É possível a homologação de sentença penal estrangeira que determine o perdimento de imóvel situado no Brasil em razão de o bem ser produto do crime de lavagem de dinheiro. De fato, a Convenção das Nações Unidas contra o Crime Organizado Transnacional (Convenção de Palermo), promulgada pelo Decreto n. 5.015/2004, dispõe que os estados partes adotarão, na medida em que o seu ordenamento jurídico interno o permita, as medidas necessárias para possibilitar o confisco do produto das infrações previstas naquela convenção ou de bens cujo valor corresponda ao desse produto (art. 12, 1, a), sendo o crime de lavagem de dinheiro tipificado na convenção (art. 6.º), bem como na legislação brasileira (art. 1.º da Lei n. 9.613/1998). Ademais, nos termos do CP: “Art. 9º – A sentença estrangeira, quando a aplicação da lei brasileira produz na espécie as mesmas consequências, pode ser homologada no Brasil para: I – obrigar o condenado à reparação do dano, a restituições e a outros efeitos civis”. Verifica-se, assim, que a lei brasileira também prevê a possibilidade de perda, em favor da União, ressalvado o direito do lesado ou de terceiro de boa-fé, do produto do crime, como um dos efeitos da condenação (art. 91, II, b, do CP).

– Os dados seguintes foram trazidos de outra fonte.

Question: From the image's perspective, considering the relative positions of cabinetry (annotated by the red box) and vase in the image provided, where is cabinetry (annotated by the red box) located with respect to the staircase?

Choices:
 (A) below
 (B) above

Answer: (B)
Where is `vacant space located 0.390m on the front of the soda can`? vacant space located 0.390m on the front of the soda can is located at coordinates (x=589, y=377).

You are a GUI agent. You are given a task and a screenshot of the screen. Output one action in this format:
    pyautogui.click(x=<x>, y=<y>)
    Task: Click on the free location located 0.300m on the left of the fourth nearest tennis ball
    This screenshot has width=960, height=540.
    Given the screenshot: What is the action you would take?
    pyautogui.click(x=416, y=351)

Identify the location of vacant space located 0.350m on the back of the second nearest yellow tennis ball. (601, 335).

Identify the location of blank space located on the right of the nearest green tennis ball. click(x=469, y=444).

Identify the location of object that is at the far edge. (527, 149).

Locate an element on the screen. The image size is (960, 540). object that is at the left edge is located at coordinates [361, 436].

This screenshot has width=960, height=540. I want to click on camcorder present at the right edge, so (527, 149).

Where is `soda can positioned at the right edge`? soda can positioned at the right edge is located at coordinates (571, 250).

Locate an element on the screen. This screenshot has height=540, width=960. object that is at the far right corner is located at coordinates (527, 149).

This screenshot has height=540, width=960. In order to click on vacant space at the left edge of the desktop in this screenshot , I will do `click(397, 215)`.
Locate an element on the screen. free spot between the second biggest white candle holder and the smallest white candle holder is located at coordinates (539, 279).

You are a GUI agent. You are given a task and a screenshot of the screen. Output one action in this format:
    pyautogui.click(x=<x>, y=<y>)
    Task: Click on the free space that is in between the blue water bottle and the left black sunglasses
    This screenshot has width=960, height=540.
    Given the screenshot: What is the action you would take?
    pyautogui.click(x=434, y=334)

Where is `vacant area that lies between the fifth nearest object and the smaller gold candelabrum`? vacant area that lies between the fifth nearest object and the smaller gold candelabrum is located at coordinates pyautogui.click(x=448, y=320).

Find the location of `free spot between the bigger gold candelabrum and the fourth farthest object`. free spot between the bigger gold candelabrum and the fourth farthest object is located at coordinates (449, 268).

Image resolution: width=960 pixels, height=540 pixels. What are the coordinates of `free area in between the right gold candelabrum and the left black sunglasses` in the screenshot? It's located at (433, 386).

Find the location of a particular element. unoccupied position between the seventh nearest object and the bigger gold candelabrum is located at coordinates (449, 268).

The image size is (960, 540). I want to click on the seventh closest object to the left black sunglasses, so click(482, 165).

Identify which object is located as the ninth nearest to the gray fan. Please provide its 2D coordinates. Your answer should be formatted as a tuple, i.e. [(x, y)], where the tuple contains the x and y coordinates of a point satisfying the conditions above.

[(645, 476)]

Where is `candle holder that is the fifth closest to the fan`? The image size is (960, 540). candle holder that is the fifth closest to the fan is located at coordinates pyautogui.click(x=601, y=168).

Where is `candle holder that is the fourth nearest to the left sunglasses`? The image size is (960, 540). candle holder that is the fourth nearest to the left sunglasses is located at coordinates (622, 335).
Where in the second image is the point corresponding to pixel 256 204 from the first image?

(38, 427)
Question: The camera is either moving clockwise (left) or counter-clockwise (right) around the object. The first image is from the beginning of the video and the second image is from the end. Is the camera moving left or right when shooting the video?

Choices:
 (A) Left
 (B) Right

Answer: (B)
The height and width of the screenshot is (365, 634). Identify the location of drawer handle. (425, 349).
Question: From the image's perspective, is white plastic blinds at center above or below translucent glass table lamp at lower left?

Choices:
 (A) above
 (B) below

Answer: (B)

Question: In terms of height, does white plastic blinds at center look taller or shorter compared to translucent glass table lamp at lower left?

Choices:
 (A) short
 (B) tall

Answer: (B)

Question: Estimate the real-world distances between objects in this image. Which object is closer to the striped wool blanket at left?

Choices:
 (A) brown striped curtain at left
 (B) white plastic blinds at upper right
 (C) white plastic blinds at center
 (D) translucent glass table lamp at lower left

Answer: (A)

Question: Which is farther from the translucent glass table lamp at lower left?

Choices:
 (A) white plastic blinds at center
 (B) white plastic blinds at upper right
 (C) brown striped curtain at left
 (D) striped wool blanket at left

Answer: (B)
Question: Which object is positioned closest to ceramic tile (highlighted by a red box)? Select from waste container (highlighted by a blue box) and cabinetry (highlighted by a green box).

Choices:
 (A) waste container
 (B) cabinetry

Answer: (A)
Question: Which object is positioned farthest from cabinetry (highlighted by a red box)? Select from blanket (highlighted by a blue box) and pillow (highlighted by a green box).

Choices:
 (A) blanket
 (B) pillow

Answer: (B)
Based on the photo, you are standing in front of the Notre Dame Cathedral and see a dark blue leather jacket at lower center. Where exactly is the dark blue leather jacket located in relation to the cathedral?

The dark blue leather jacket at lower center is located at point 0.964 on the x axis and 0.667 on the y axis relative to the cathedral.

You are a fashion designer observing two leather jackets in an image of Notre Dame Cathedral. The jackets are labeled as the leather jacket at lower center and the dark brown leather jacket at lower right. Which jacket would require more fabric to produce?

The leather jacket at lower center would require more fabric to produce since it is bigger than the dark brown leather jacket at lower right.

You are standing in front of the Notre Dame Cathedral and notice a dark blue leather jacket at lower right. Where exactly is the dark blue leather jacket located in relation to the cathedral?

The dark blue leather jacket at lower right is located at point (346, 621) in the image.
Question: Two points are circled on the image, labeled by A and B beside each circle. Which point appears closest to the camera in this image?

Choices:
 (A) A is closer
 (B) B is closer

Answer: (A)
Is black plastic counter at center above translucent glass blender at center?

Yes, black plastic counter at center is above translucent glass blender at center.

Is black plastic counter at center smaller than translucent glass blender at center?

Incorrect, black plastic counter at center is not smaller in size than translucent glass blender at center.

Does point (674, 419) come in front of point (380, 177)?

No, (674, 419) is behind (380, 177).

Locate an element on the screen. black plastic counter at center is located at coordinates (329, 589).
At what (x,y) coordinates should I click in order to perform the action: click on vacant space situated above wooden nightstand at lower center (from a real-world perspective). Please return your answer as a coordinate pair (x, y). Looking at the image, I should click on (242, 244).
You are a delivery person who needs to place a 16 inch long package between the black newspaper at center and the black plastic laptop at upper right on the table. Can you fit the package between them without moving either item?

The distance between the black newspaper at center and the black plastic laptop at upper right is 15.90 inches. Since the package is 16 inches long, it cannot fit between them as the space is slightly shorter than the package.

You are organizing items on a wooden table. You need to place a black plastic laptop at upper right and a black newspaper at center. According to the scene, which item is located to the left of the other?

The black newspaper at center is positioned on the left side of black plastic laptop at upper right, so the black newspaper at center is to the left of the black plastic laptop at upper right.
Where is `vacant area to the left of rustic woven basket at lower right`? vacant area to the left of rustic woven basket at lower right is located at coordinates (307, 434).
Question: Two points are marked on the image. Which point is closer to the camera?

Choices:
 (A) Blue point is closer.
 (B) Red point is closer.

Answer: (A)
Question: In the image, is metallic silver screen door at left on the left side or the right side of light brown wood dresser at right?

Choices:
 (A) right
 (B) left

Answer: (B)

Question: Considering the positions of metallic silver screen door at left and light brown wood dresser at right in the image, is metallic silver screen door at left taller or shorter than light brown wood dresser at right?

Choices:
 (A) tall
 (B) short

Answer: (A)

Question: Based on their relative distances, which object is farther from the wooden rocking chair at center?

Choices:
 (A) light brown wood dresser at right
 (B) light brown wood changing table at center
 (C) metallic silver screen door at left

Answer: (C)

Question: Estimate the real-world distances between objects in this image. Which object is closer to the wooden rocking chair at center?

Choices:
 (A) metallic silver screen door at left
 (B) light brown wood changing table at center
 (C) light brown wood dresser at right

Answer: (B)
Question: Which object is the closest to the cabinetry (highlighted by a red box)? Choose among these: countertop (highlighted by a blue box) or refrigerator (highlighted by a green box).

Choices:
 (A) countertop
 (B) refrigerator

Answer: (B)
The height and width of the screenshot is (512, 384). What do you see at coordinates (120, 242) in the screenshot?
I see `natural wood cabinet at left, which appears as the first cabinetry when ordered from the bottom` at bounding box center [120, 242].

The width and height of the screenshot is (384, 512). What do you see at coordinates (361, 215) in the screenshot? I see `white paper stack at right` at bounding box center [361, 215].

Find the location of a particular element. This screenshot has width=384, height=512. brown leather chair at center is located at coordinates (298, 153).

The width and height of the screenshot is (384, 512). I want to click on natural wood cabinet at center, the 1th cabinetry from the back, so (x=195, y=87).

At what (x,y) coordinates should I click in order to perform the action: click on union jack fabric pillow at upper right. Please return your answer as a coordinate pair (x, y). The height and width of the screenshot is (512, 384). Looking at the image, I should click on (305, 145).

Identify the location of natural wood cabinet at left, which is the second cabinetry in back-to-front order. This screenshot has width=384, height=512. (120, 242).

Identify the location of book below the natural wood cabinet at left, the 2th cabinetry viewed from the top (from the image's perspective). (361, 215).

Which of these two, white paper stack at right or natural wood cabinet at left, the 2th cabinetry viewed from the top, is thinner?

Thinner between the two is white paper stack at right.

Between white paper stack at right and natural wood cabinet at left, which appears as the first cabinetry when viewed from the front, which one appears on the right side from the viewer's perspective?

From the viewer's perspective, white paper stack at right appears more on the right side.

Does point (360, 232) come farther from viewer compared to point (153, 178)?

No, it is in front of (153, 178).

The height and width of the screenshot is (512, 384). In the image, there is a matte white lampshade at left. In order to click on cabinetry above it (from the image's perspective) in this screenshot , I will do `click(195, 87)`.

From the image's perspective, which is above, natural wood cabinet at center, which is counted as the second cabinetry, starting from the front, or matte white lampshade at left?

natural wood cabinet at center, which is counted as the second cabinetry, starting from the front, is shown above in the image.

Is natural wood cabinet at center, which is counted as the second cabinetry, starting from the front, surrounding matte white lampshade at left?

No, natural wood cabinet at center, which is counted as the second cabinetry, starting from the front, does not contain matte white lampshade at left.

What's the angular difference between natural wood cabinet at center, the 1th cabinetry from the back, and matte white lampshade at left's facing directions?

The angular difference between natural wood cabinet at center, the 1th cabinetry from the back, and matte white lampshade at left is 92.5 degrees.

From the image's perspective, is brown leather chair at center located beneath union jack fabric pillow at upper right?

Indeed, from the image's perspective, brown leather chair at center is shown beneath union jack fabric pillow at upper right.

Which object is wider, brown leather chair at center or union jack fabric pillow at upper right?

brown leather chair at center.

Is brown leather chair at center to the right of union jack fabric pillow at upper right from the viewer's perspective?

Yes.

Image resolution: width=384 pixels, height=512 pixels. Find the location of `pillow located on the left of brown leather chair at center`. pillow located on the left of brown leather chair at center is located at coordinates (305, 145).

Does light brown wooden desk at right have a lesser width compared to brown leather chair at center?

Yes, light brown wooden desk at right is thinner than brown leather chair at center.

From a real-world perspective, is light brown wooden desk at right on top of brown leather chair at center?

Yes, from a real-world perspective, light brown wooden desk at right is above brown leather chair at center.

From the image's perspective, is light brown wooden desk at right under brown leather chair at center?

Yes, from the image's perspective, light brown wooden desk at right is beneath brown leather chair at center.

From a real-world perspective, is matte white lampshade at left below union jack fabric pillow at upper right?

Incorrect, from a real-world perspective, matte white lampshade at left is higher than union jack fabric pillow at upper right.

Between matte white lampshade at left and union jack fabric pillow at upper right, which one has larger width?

Nesse contexto, não prospera a alegação de que a homologação de sentença estrangeira de expropriação de bem imóvel – situado no Brasil – reconhecido como proveniente de atividades ilícitas ocasionaria ofensa à soberania nacional, pautada no argumento de que competiria à autoridade judiciária brasileira conhecer de ações relativas a imóvel situado no País, de acordo com o previsto no art. 12, § 1º, da LINDB, bem como no art. 89, I, do CPC/1973. Com efeito, não se trata especificamente sobre a situação de bem imóvel, sobre a sua titularidade, mas sim sobre os efeitos civis de uma condenação penal determinando o perdimento de bem que foi objeto de crime de lavagem de capitais. Inclusive, é importante destacar que o bem imóvel não será transferido para a titularidade do país interessado, mas será levado a hasta pública, nos termos do art. 133 do CPP. SEC 10.612-FI, Rel. Min. Laurita Vaz, julgado em 18/5/2016, DJe 28/6/2016.

Fonte: Informativo STJ n. 0586 | Período: 1º a 31 de julho de 2016.